Toujours dans le cadre de notre réflexion autour de l’ouverture des données de la recherche, la revue vient de lancer une nouvelle rubrique, « Sources et données », qui comprendra des Data Papers.
Enfin, nous sommes en train de mettre en place une politique de données afin d’inciter les auteurs à mettre à disposition, chaque fois que possible, les données qui permettent la reproductibilité – replicability – des résultats présentés dans leur article.
Il est important de préciser que, parallèlement à cette diffusion numérique en libre accès et à tous ces dispositifs, la revue continuera d’être diffusée au format papier.
Quelles sont les spécificités de la revue Population ?
Côté lecteurs, la grande spécificité est qu’à partir d’aujourd’hui, toute personne souhaitant accéder à un numéro de la revue ou à un article en particulier peut accéder totalement gratuitement à l’intégralité des contenus en ligne, y compris dans leur version téléchargeable.

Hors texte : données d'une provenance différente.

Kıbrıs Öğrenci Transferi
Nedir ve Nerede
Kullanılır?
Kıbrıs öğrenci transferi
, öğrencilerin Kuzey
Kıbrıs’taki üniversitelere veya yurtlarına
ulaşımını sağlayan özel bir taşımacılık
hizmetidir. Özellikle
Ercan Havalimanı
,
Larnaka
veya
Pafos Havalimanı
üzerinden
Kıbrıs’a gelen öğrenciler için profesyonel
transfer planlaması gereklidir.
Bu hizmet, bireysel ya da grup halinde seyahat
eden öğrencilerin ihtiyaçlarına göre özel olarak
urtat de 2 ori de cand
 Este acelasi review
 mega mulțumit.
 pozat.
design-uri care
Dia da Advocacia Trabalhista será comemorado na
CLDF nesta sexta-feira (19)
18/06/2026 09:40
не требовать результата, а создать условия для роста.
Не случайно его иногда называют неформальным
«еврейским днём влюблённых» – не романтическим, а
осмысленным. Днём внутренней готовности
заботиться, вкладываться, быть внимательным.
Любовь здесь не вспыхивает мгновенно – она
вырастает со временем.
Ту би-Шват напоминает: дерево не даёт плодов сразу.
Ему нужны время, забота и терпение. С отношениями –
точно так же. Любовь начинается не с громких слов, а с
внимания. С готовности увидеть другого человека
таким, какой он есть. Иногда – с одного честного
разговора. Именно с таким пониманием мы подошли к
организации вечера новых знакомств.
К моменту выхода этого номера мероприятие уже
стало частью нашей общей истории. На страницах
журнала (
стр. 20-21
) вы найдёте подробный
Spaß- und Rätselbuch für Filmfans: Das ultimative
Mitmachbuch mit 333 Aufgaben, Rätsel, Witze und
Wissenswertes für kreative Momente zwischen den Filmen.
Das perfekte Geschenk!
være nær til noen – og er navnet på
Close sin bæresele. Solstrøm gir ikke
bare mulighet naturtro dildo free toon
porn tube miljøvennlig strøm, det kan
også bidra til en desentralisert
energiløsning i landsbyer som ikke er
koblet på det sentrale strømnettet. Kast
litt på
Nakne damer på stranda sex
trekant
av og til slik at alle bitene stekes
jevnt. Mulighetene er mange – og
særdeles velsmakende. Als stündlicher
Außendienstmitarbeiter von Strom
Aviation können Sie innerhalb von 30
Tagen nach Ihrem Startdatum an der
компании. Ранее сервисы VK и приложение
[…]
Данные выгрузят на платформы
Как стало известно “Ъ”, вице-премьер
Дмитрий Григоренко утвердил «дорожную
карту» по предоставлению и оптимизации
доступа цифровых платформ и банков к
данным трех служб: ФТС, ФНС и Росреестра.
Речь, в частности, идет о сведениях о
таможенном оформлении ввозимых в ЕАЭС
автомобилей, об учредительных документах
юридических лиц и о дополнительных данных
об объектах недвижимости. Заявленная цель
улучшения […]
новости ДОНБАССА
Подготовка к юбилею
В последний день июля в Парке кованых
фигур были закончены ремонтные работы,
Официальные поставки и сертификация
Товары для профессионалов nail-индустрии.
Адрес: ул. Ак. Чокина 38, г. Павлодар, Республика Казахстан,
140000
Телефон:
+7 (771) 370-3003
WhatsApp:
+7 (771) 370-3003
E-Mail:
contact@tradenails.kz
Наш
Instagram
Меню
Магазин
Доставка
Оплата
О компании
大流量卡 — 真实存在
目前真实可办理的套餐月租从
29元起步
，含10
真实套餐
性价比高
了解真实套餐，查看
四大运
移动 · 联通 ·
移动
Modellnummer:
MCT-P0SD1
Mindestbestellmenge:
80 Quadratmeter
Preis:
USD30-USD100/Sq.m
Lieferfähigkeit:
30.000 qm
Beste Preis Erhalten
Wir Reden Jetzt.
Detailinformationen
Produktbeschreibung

Côté auteurs, le système que nous avons adopté pour le passage au libre accès n’engendre aucun frais, que ce soit pour la soumission ou la diffusion de leur article, contrairement à d’autres revues.
Ensuite, Population, qui est l’une des rares revues totalement bilingues français-anglais dont les articles sont diffusés simultanément dans les deux langues, a pour spécificité que les traductions sont entièrement prises en charge par l’Ined.
Enfin, des professionnels de l’édition travaillent à améliorer la lisibilité et la présentation formelle des textes et des représentations graphiques. À cela s’ajoute, pour tous les articles, une évaluation scientifique de très grande qualité effectuée par un comité de rédaction et, en « double aveugle, c’est à dire de de façon totalement anonyme, par des experts extérieurs.